AD100 designer Brigette Romanek reimagines a 1925 Spanish colonial house for the modern age
Photography by Douglas Friedman
When your house is saddled with a dark past, the only way forward is to brighten it up. Originally home to silent film star Priscilla Bonner and husband Emmanuel Woolfan, M.D., the 3,000-square-foot 1925 Spanish colonial house was the scene of a death by suicide (when a debilitated Woolfan fatally shot himself to spare his wife from having to become his caretaker) and heated protests (a Los Angeles superintendent lived here during the civil rights movement) before it fell into disrepair on its West Hollywood perch.
The unsightly property was also dark in the literal sense. “It looked like the Munsters’ house,” says Kent Belden, CEO and founder of creative management firm The Only Agency (stylists for the likes of Beyoncé and Lady Gaga are among the clients), who recognized the home’s potential and purchased it with his husband, Louis Re, M.D. In 2019, the bicoastal couple tapped dear friend and frequent collaborator, AD100 designer Brigette Romanek, to transform it into a light-filled refuge for the modern age. “The first thing we did was trim back all of the overgrown trees and landscape, which immediately opened it up to all of this beautiful natural light.”
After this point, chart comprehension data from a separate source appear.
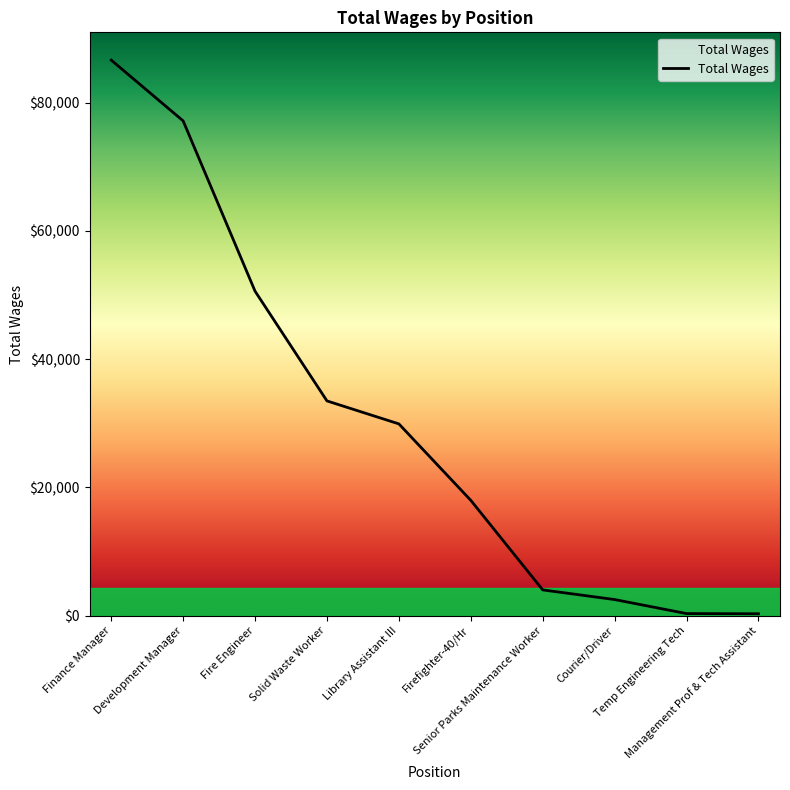

What value does the data have at Senior Parks Maintenance Worker?

4001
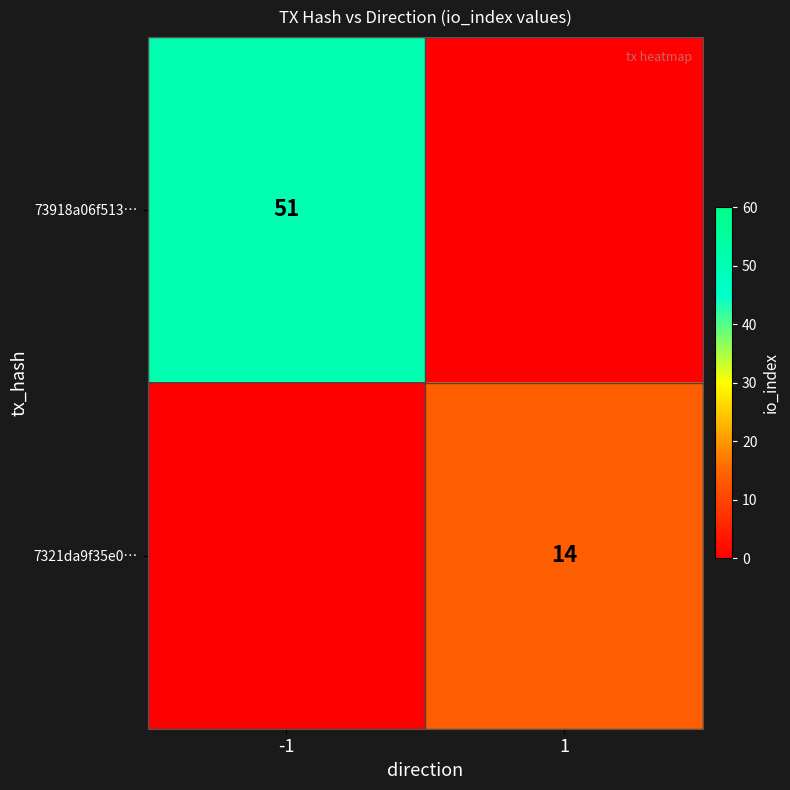

Which category has the highest value across all series?

-1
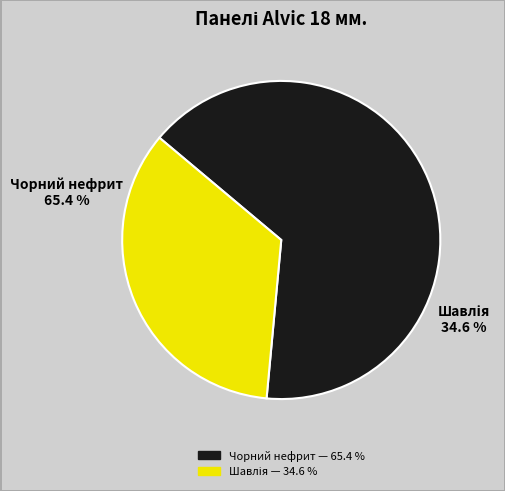

How many slices are in this pie chart?

2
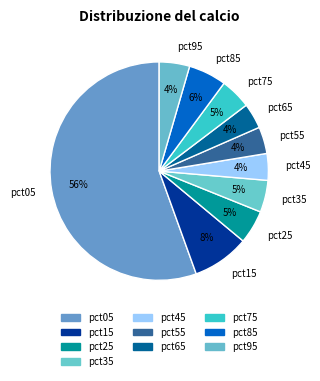

True or false: pct15 accounts for 8% of the total.

True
From there, they followed the sun and gutted the place, tearing out walls and ripping up floors, installing updated electrical, gas, and plumbing systems and contemporizing the interior spaces with a creative edge. “I wanted it to be a completely modern take on classic 1920s California-Spanish architecture,” Belden says. “The geometry of the house exudes old Hollywood glamour, the furnishings are modern European with a pop of 1970s rock and roll, and the kitchen is pure 21st century.”
Much of that vibrant eclecticism is thanks to Belden and Re’s world-class collection of art, which features works by Jeff Koons, David Hockney, Kehinde Wiley, and Lisa Yuskavage, but also the creative spirit of its owners. “This may sound corny, but they were my inspiration,” says Romanek. “They are a cool, full-of-life couple that favor contemporary design mixed with a bit of whimsy and fun. The colors needed to be lively and as invigorating as they are.” Case in point: the vibrant pair of goldenrod chairs set on a bubble-gum pink rug in the living room. A custom Fornasetti credenza enlivens vintage furniture in the dining room, and antique-mirror wall panels play off a tessellated floor tile in the master bathroom.
Despite the elevated aesthetic, the vibe remains that of a family home. The house is sprinkled with souvenirs from the couple’s travels, and family photos appear throughout. Their Rhodesian ridgeback Ernest is often seen lounging by the pool. “Because this is my West Coast base, it was really important that I found a space that felt ‘homey,’ as well as a space that would allow me to entertain guests,” says Belden. It seems as though he’s found one with a bright future, too.